▶ [Written task A] Edit the rows that begin at the line containing "Karácsonyi versek" and end after the line containing "2/4 – Dauer: 04:43". Replace "Dauer" with "Länge", keep everything else unchanged, and leave the pictures out.

Historians of Ptolemaic Egypt have the advantage of an invaluable body of primary source documents—thousands of papyrus documents preserved in Egypt's dry sands or recycled as mummy wrappings. Thus, while there is no true literary narrative of Ptolemaic military operations until Polybius in the 220s BC, the papyri give us a substantial archive of paperwork, including snippets of official records as well as private transactions involving people identified as soldiers.
Ptolemy I formally declared himself king ca. 305 BC but he effectively governed Egypt as an independent warlord after being assigned the province eighteen years earlier. He waged a complicated and brutal civil war against other Diadochi (former lieutenants of Alexander) that lasted into the 280s. Desperate for troops, he offered land to just about any taker, and even settled many POWs. Johstono argues that the military institutions of Ptolemy I were relatively haphazard, with settlements and land grants based on immediate needs. The practice of granting homesteads (kleroi) to soldiers in exchange for military service was not systematized and expanded until the reigns of his successors.

▶ [Listed records]

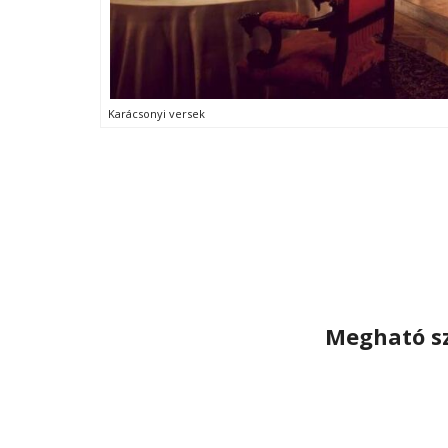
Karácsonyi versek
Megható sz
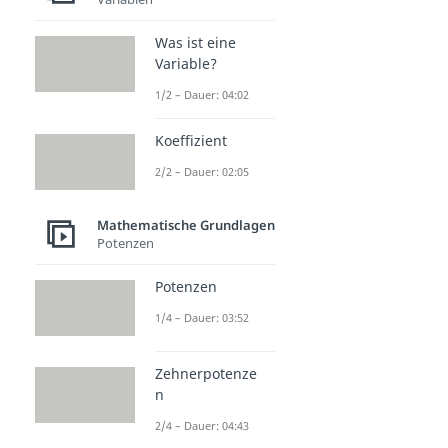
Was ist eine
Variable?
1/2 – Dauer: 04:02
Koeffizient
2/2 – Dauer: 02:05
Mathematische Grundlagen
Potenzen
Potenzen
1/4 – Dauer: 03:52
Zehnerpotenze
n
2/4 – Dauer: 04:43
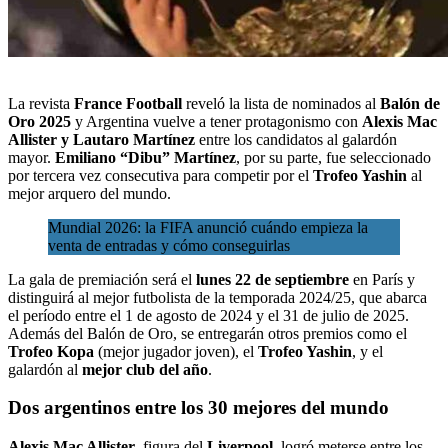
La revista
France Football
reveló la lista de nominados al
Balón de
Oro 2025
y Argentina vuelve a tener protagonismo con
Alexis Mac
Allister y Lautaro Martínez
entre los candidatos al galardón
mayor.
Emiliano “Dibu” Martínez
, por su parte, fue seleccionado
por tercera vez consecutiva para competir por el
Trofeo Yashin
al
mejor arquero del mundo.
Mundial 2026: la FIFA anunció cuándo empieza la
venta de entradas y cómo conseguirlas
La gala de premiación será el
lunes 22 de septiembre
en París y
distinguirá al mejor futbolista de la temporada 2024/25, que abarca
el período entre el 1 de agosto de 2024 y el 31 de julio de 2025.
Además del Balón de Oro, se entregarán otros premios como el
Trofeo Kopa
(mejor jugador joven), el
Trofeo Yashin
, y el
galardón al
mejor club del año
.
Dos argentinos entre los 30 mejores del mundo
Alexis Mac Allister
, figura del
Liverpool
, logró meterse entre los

* * *

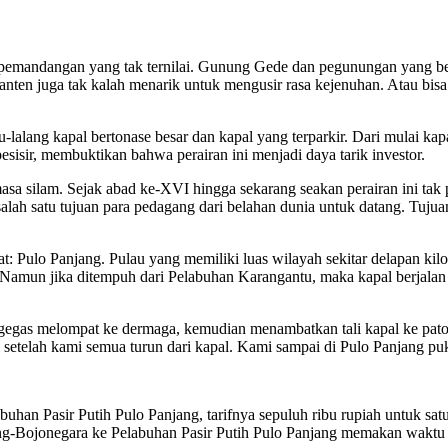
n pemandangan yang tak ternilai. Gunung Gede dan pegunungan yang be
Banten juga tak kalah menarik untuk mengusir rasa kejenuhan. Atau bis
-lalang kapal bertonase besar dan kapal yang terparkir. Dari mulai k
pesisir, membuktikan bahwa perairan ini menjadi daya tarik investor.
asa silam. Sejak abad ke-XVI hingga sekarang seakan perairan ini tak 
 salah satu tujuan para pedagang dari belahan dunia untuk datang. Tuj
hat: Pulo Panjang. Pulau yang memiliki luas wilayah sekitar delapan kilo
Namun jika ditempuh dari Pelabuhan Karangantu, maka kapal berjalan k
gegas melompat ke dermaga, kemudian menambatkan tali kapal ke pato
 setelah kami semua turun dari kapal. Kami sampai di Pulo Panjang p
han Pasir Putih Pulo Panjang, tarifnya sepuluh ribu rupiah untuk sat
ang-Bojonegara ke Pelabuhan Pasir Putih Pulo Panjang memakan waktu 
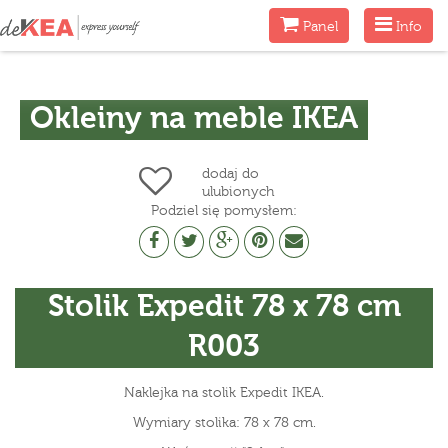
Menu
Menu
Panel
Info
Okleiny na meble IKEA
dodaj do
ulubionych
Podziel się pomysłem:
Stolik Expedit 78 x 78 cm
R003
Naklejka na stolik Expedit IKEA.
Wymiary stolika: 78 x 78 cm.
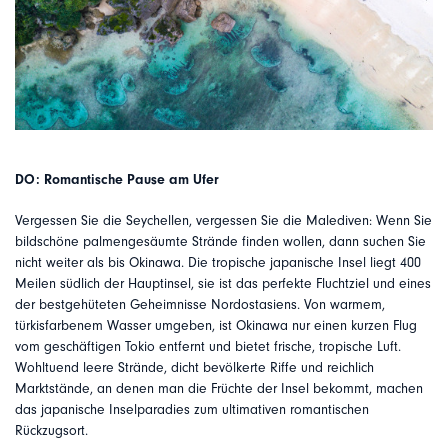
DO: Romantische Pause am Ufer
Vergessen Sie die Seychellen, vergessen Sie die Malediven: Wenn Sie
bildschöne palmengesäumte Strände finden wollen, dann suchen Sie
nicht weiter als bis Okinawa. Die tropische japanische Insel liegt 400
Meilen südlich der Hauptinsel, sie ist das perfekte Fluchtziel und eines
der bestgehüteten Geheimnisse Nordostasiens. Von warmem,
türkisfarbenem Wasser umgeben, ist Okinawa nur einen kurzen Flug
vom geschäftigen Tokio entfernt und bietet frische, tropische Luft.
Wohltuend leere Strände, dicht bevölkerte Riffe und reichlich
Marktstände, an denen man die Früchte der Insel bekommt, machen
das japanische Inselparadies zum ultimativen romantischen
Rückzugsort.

▶ [Written task B]
Answer these questions about the passage on Ptolemaic Egypt:
(i) Which writer provides the first true literary narrative of Ptolemaic military operations?
(ii) Around what year did Ptolemy I formally declare himself king?
(iii) What were the homesteads granted to soldiers in exchange for military service called?

▶ [Expected output A]
Karácsonyi versek
Megható sz
Was ist eine
Variable?
1/2 – Länge: 04:02
Koeffizient
2/2 – Länge: 02:05
Mathematische Grundlagen
Potenzen
Potenzen
1/4 – Länge: 03:52
Zehnerpotenze
n
2/4 – Länge: 04:43

▶ [Expected output B]
(i) Polybius, in the 220s BC.
(ii) Around 305 BC.
(iii) Kleroi.